Mucosal immunisation using the ovine nasopharyngeal route

The mucosal surfaces are a major site of pathogen entry and methods that stimulate the local immune response to provide a barrier to infection are highly desirable. The purpose of this study is to develop a novel intra-nasal vaccination strategy in sheep specifically targeting the mucosal-associated lymphoid tissue (MALT) in the nasopharyngeal tract. Initial studies demonstrated the location and composition of ovine nasal-associated lymphoid tissue, which was shown to be characteristic of an immune inductive site of MALT. Specialised epithelial cells with sparse irregular microvilli were revealed by electron microscopy within the follicle-associated epithelium (FAE). These cells were closely associated with lymphocytes in the underlying tissue and were characteristic of M cells, shown to be involved in the uptake of particulate antigenic material. Attempts to mark these M cells using lectins, alkaline phosphatase activity and antibodies against vimentin and cytokeratins proved unsuccessful. However, uptake of fluorescent microparticles into the epithelium could be demonstrated both in vitro and in vivo, suggesting that these M cells were functionally active. These initial studies suggested there was potential to stimulate an effective mucosal immune response by targeting ovine NALT with particulate antigen. A particulate delivery system using poly(D,L-lactide-coglycolide) (PLG), a biodegradable polymer, was then developed to deliver antigen to MALT through the M cells. Firstly, microparticles within the appropriate size range were produced, and protein encapsulation into these microparticles was optimised using BSA as a model protein. Protein encapsulation and release studies were performed on microparticles made from low and high molecular weight PLG polymers, and finally the stability and functionality of encapsulated proteins from Listeria monocytogenes were determined. These results allowed the optimal methods for particle preparation to be chosen.
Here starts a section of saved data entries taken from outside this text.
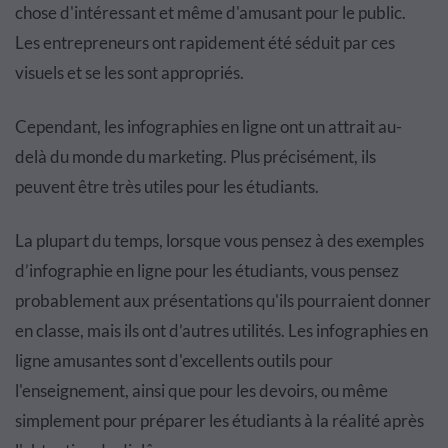
chose d'intéressant et même d'amusant pour le public.
Les entrepreneurs ont rapidement été séduit par ces
visuels et se les sont appropriés.
Cependant, les infographies en ligne ont un attrait au-
delà du monde du marketing. Plus précisément, ils
peuvent être très utiles pour les étudiants.
La plupart du temps, lorsque vous pensez à des exemples
d’infographie en ligne pour les étudiants, vous pensez
probablement aux présentations qu'ils pourraient donner
en classe, mais ils ont d’autres utilités. Les infographies en
ligne amusantes sont d'excellents outils pour
l'enseignement, ainsi que pour les devoirs, ou même
simplement pour préparer les étudiants à la réalité après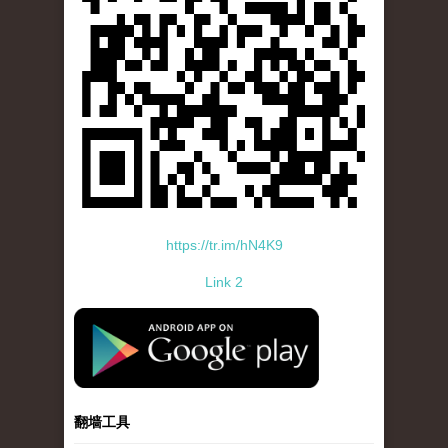
https://tr.im/hN4K9
Link 2
standard-icon-googleplay-app-store.png
翻墙工具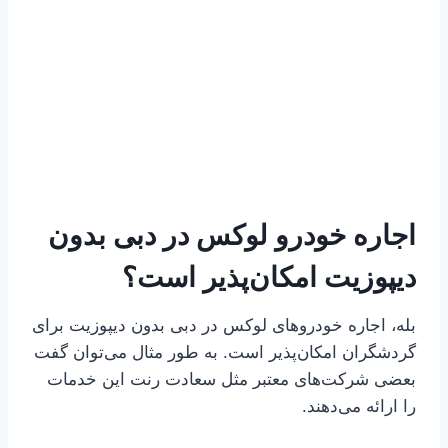
اجاره خودرو لوکس در دبی بدون
دیپوزیت امکان‌پذیر است؟
بله، اجاره خودروهای لوکس در دبی بدون دیپوزیت برای
گردشگران امکان‌پذیر است. به طور مثال می‌توان گفت
بعضی شرکت‌های معتبر مثل سعادت رنت این خدمات
را ارائه می‌دهند.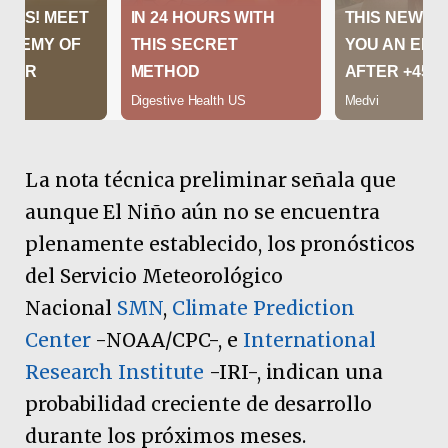
La nota técnica preliminar señala que
aunque El Niño aún no se encuentra
plenamente establecido, los pronósticos
del Servicio Meteorológico
Nacional
SMN
,
Climate Prediction
Center
-NOAA/CPC-, e
International
Research Institute
-IRI-, indican una
probabilidad creciente de desarrollo
durante los próximos meses.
An intra-nasal vaccination trial against Toxoplasma gondii was then performed in sheep. Proteins were extracted from toxoplasma tachyzoites and incorporated into PLG microparticles using the methods developed above. Sheep were vaccinated intranasally with soluble or particulate toxoplasma antigen, with blank particles as a negative control, or were infected with toxoplasma oocysts as a ii positive control. The potential for the use of cholera toxin as a mucosal adjuvant was also investigated. All sheep were challenged with an oral infection of toxoplasma oocysts at the end of the experiment. Sheep immunised with particulate toxoplasma antigen produced enhanced levels of both local and systemic antigen-specific IgA antibody. Some increase in systemic antigen-specific IgG antibody levels were measured in sheep immunised with particulate toxoplasma antigen and cholera toxin. After challenge with toxoplasma oocysts increased levels of both local and systemic IgG were measured more rapidly in all animals immunised with toxoplasma antigen, suggesting a secondary-type IgG response. Increased cellular immune responses and a corresponding increase in interferon gamma production were measured in sheep immunised with particulate toxoplasma antigens. A slight modification of the febrile response to toxoplasma infection could be observed in animals immunised with particulate toxoplasma antigen and cholera toxin, although none of the immunised animals were protected against the challenge infection. These studies have shown that the intra-nasal route stimulates both local and systemic immune responses, and shows promise as an effective route for mucosal immunisation.